For AWS incident on Nov 12th visit: https://status.aws.amazon.com/#EU_block (EC2 (Frankfurt))
On November 12, 2019 beginning at 08:45 UTC, customers experienced the inability to authenticate, manage and register new users with PingOne For Customers in our Frankfurt region. Services were fully recovered at 12:50 UTC.
On November 12, 2019 (all times in UTC)
- 08:08 - AWS started to have increased network connectivity errors.
- 08:45 - Monitoring systems detect increased failure rates. Customers start experiencing authentication failures.
- 10:13 - AWS recovered most of the network connectivity issues, still had some degraded performance.

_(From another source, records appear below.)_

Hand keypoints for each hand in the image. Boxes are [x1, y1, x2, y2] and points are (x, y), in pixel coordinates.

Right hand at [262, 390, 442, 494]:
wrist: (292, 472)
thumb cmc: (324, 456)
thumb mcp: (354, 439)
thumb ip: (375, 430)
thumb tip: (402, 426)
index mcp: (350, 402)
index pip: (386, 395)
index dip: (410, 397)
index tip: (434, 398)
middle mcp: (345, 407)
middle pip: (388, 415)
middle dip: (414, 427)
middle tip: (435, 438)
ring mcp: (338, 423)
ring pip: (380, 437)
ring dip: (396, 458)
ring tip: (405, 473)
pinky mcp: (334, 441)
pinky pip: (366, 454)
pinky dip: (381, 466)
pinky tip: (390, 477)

- 11:02 - Directory issues identified, SRE started to investigate.
- 12:15 - AWS declares all Resolved
- 12:45 - Root cause was Identified as DNS ENI routing issues. Restart was initiated.

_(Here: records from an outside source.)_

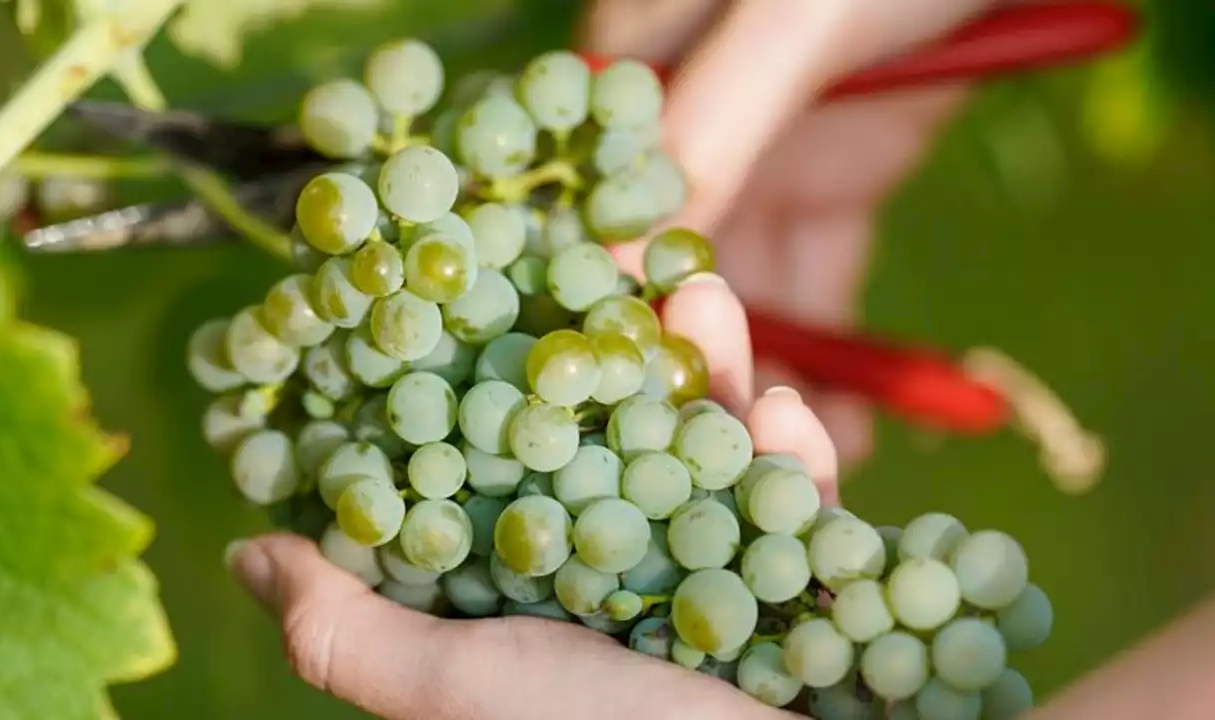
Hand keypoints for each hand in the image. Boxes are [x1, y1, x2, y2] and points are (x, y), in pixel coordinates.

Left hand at [227, 275, 840, 718]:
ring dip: (714, 374)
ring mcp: (715, 582)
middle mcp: (618, 581)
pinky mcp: (804, 595)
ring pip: (711, 453)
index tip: (500, 288)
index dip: (504, 378)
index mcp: (534, 592)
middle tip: (620, 271)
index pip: (510, 463)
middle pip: (618, 440)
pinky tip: (786, 415)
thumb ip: (346, 631)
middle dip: (623, 355)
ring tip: (708, 300)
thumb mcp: (449, 688)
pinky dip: (795, 461)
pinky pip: (799, 512)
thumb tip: (244, 550)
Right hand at [581, 0, 1000, 465]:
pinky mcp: (834, 186)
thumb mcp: (787, 25)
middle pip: (670, 274)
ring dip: (777, 379)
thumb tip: (611, 264)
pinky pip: (825, 282)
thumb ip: (705, 133)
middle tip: (739, 457)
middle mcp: (682, 138)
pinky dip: (841, 354)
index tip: (642, 409)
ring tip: (801, 475)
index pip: (593, 216)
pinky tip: (855, 427)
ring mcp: (761, 167)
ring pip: (751, 296)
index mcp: (630, 82)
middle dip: (703, 366)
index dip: (612, 312)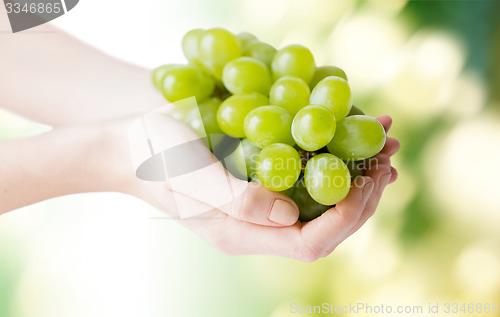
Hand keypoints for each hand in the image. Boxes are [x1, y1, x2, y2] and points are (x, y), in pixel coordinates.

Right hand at [116, 110, 399, 261]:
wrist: (127, 144)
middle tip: (387, 153)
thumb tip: (288, 214)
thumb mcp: (187, 173)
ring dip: (357, 176)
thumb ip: (235, 200)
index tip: (367, 176)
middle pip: (326, 228)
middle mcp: (255, 227)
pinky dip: (334, 161)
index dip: (346, 216)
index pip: (309, 243)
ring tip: (383, 144)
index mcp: (239, 233)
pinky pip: (306, 181)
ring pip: (321, 205)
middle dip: (364, 194)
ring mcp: (257, 207)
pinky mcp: (257, 183)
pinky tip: (349, 138)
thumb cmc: (151, 154)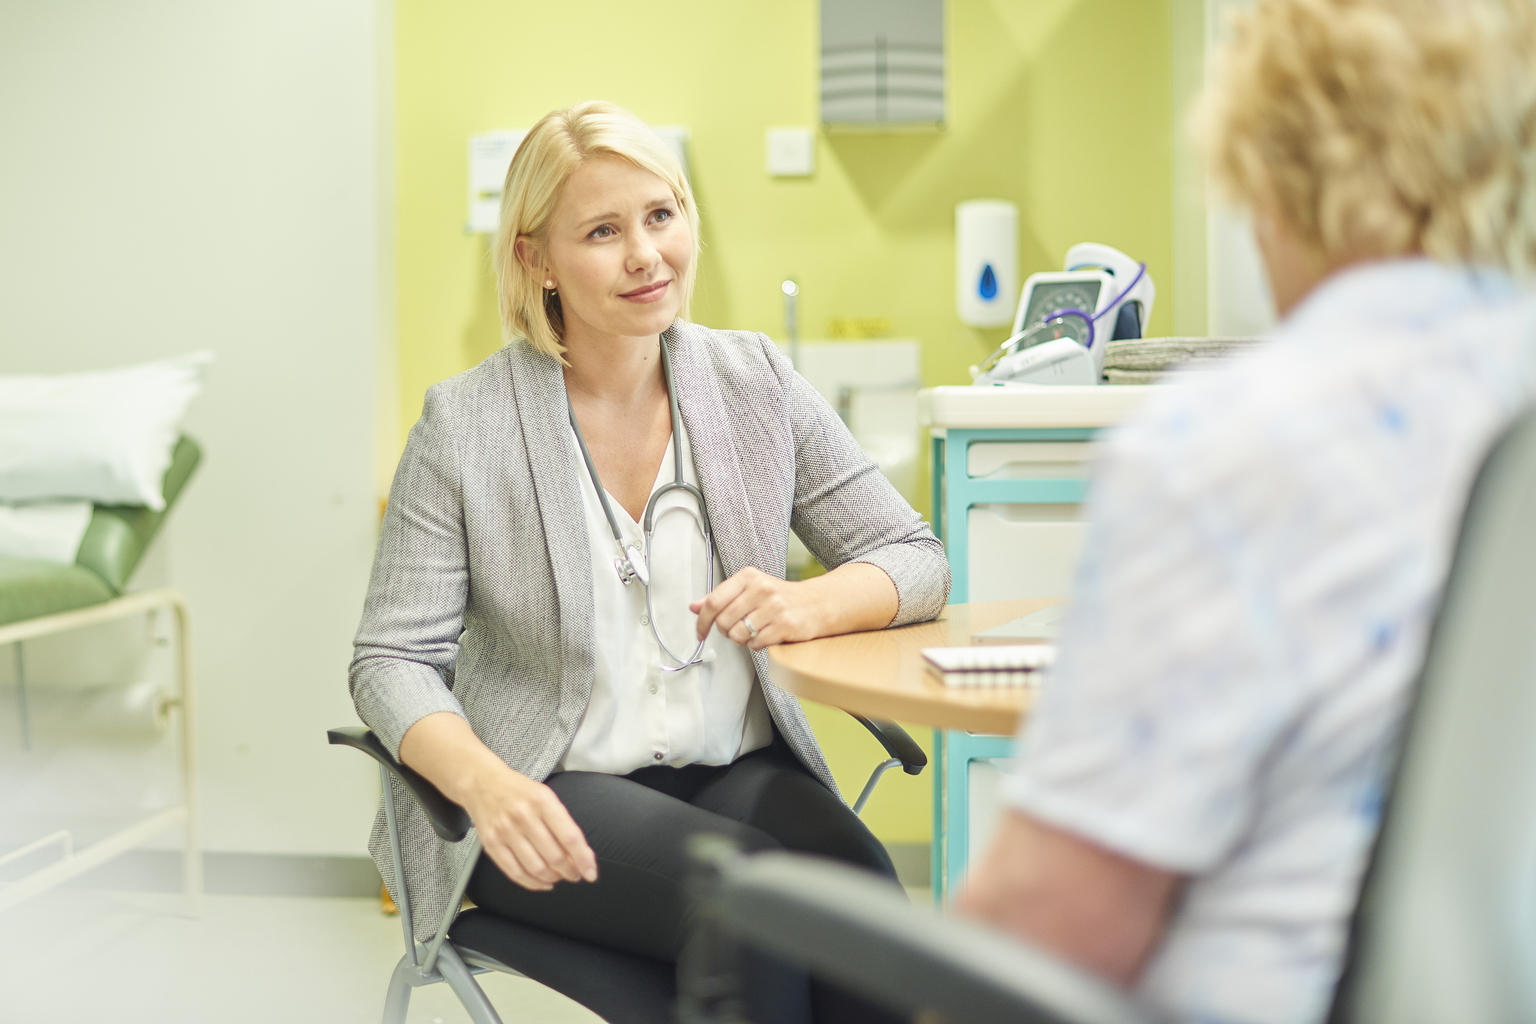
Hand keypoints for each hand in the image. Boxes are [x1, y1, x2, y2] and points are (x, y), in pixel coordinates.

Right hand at [460, 761, 597, 891]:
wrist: (483, 783)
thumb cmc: (520, 792)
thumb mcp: (546, 796)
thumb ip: (563, 823)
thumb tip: (580, 855)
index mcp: (542, 801)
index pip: (569, 837)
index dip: (583, 859)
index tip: (591, 872)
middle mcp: (524, 816)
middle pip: (554, 856)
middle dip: (569, 871)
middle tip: (575, 875)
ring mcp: (505, 831)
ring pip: (536, 868)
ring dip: (552, 878)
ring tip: (559, 877)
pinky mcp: (492, 844)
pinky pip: (515, 873)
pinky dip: (532, 883)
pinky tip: (542, 882)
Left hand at [690, 566, 816, 650]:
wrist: (816, 603)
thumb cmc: (780, 597)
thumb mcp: (749, 590)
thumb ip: (721, 598)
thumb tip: (694, 607)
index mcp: (749, 576)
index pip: (714, 601)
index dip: (702, 620)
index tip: (700, 632)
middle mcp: (762, 589)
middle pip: (724, 621)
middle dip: (725, 632)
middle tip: (735, 629)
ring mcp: (775, 607)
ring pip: (738, 634)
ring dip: (741, 639)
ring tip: (752, 632)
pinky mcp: (785, 625)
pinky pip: (756, 643)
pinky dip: (756, 645)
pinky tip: (765, 636)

- 12:50 - Error rates return to normal. All services recovered.
- User Login API - Europe (.eu)
- User Login - Europe (.eu)
Following AWS recovery most of the issues cleared on their own. The DNS server ENI required termination and automated recovery of the node.
Ping Action Items
- Improve Directory underlying infrastructure monitoring.
- Improve Directory logging infrastructure.
- Systems running Directory Server had their DNS misconfigured so it did not failover properly. This has already been corrected.